Sadly, Avengers Alliance was eventually discontinued, and taken offline completely, on the 30th September 2016 – just over four years since its release. By that point, the game had ballooned from 28 unique playable heroes to 166 (not counting the 70+ alternative costumes, spread across the entire cast, that would often change the play style of a hero completely.) There had been 36 separate ‘Special Operation’ events, and 32 separate seasons of PvP. It had covered several famous Marvel storylines (the Phoenix 5, Fear Itself, The Spider-verse and more), and even continued to host tie-in events to upcoming Marvel films. The game eventually ended, story-wise, with Adam Warlock and Phyla-Vell attempting to harness all of the ‘life essences’ of every hero in a desperate attempt to prevent their universe from collapsing due to ‘incursion’ events (essentially different realities colliding – Marvel used these to condense all of the different comic universes into one in 2016.) The final line of dialogue from the game comes from Agent Coulson: ‘See you on the other side, Agent.’

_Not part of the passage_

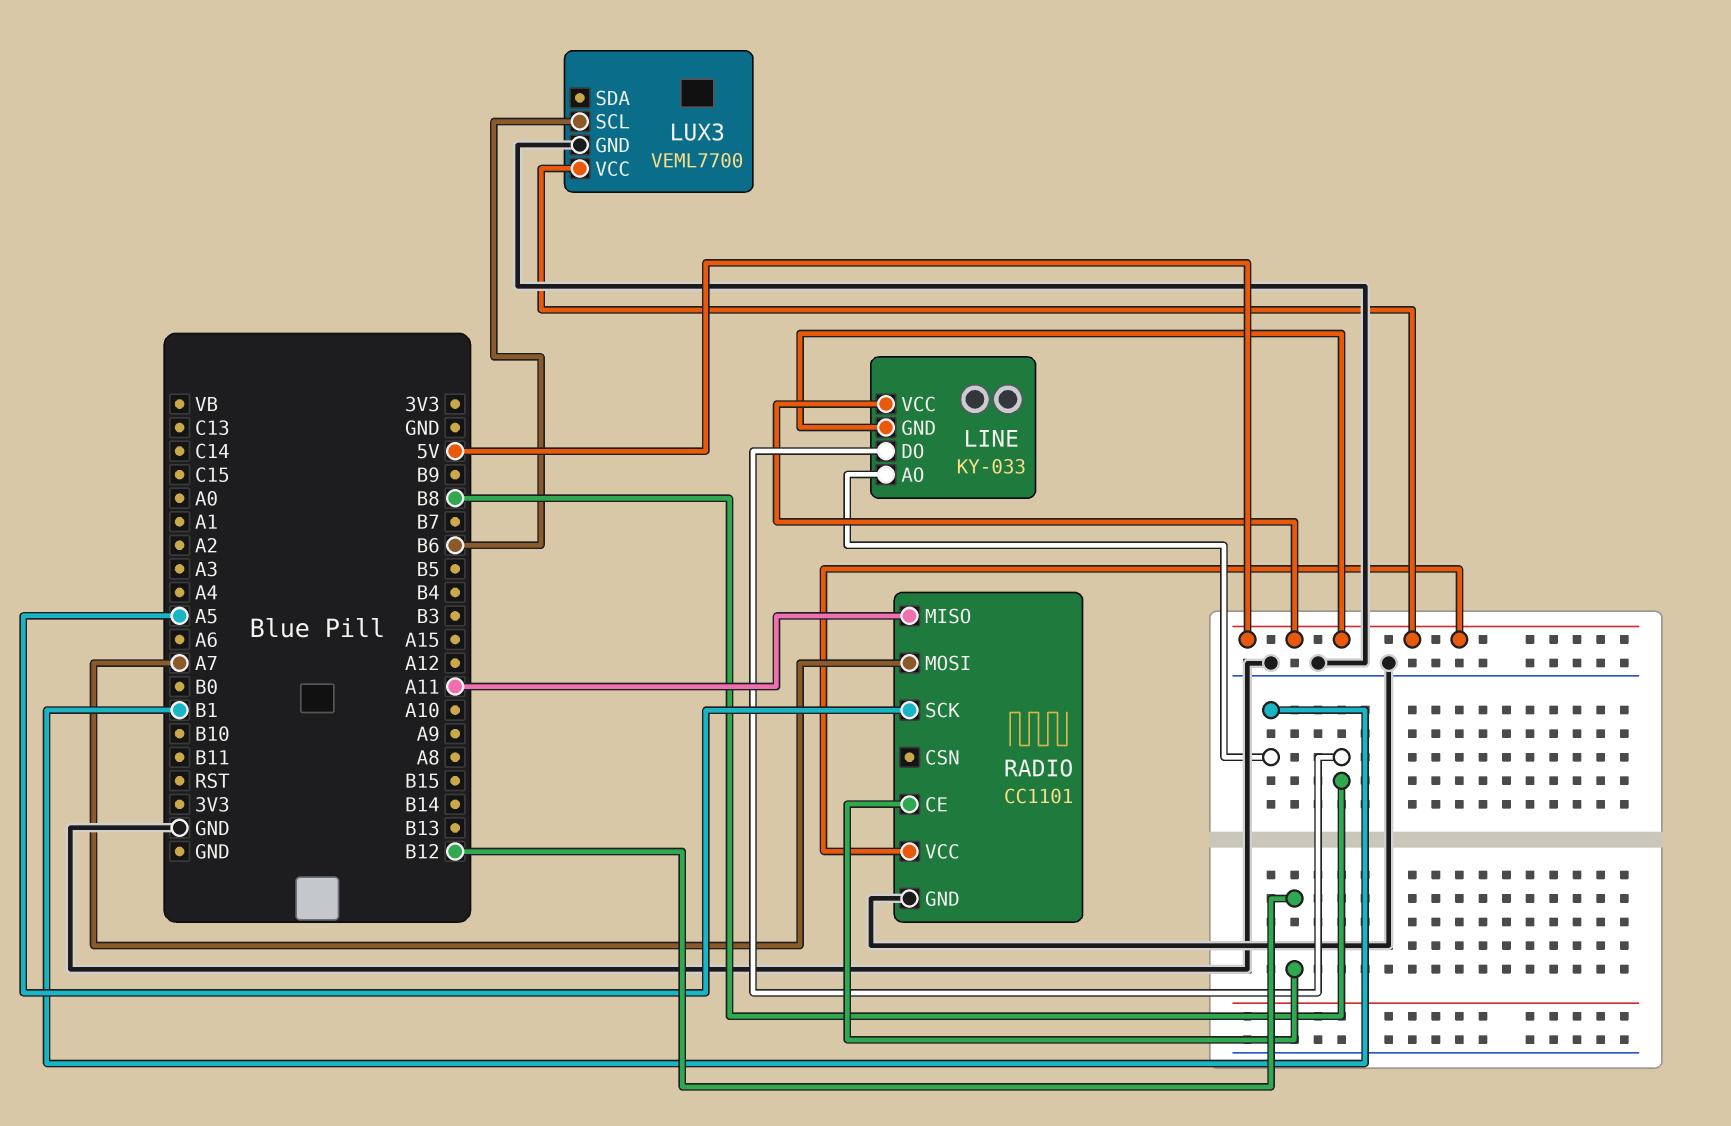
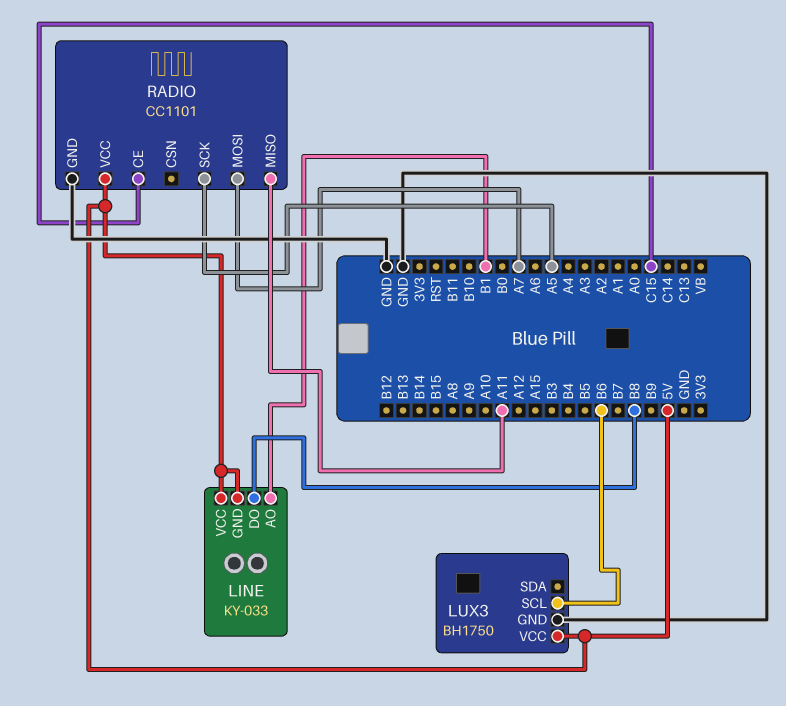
LUX3: VEML7700 -> BH1750
RADIO pin CE: B12 -> C15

More personally to me, Avengers Alliance was taken offline on the same day that I started university, a couple of hours before I moved out – something that has always seemed strangely fitting, at least to me. I’m not exaggerating when I say that this silly, Facebook movie tie-in game was (and really still is) one of my favourite games. Not only did it serve as an introduction to characters and storylines that I wasn’t already familiar with (Kamala Khan, Kate Bishop, Anti-Venom – all characters that I first came across in MAA), but it also introduced me to turn-based strategy games as a whole. I would never have come across, and subsequently fallen in love with, Darkest Dungeon if I hadn’t been desperately trying to scratch that itch that Avengers Alliance left me with. Ultimately, I like to think that the game eventually outgrew its original creation as a movie tie-in game, and by the end had become its own piece of unique Marvel media.